A representative binding isotherm (a) and binding competition curve (b) for insulin on lymphocytes from Lewis rats 7 d after receiving (Lewis × Brown Norway) F₁ skin allografts. The half maximal equilibrium constant, calculated from the concentration of insulin at which binding is half-maximal, was 1.3 nM. The affinity of unlabelled insulin for its binding site is estimated from the concentration dependence of the binding inhibition curve²⁰ and was 0.2 nM. Both values permit binding at physiological concentrations of insulin.

Most polypeptide hormones convey their signals to target cells through interaction with membrane recognition units, receptors¹³. The criteria which established binding sites on cell membranes as specific hormone receptors include a demonstration of ligand specificity, reversibility, saturation kinetics, an affinity for hormone consistent with ligand–receptor complex formation in vivo, and a biological function.

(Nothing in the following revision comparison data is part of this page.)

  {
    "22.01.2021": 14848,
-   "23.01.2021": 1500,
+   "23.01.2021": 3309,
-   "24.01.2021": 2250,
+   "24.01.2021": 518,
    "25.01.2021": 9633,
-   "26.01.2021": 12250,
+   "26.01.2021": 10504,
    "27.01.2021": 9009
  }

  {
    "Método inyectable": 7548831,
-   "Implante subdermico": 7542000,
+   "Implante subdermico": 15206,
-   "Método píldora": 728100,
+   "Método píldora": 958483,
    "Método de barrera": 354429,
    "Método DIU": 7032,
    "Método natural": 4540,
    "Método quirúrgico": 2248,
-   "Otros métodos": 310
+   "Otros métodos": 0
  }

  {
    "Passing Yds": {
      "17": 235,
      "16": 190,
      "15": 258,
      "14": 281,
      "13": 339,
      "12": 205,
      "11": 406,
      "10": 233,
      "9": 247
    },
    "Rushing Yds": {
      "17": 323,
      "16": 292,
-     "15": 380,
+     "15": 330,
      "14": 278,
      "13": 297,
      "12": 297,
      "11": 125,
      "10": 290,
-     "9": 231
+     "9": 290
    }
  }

The T lymphoctye insulin binding site satisfies the first four conditions after activation by in vivo or in vitro stimuli. The high affinity of binding potentially allows the lymphocyte to be functionally modulated by circulating concentrations of insulin. Furthermore, binding of insulin to its putative receptor augments cytotoxic effector lymphocyte function^10,11. Thus, the specific binding site for insulin on the lymphocyte is a biological receptor.

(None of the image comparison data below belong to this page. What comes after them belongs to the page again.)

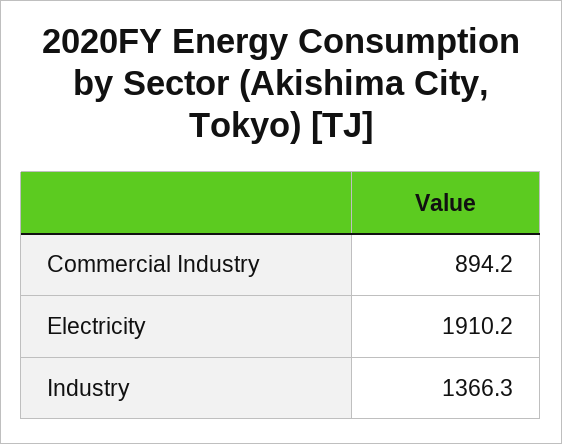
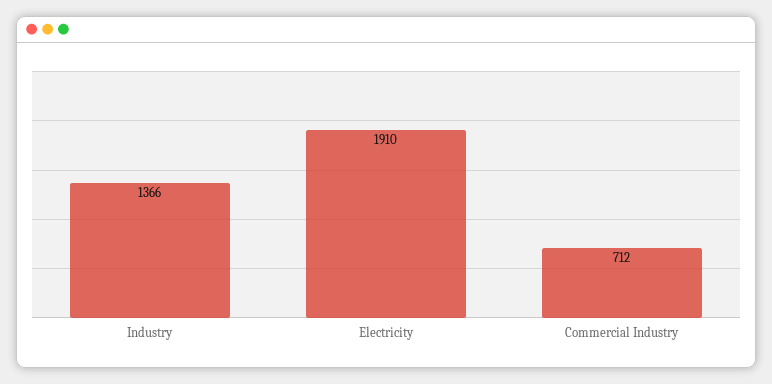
  {
-   "Commercial Industry": 894.2,
+   "Commercial Industry": 712,
    "Electricity": 1910.2,
    "Industry": 1366.3
  }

Previous attempts at identification of cell surface markers that identify the active state of lymphocytes have been either unsuccessful or restrictive. The Fc receptor on the T cell¹⁴, once thought to identify the active state, has been found in several resting lymphocytes^15,16. Most recently, an antigen, Ala-1, has been described in mouse, occurring on lymphocytes exclusively as a result of cellular activation^{17, 18}. This antigen, however, is species specific and genetically restricted with at least several alleles. In contrast, the insulin receptor on lymphocytes is a marker of cellular activation which can be widely and generally applied. It is not clone specific, may be applied to activated B as well as T lymphocytes, and is not genetically or species restricted but occurs in all strains in rat and mice so far tested after manoeuvres causing cellular activation. As T-cell and B-cell mitogens selectively stimulate the appearance of T-cell or B-cell insulin receptors, these data suggest that only the subpopulation of cells that has been activated develops a receptor for insulin. Preliminary evidence from our laboratory demonstrates that the receptor also marks the active state in man¹⁹. Thus, the lymphocyte insulin receptor may be a universal marker of lymphocyte activation.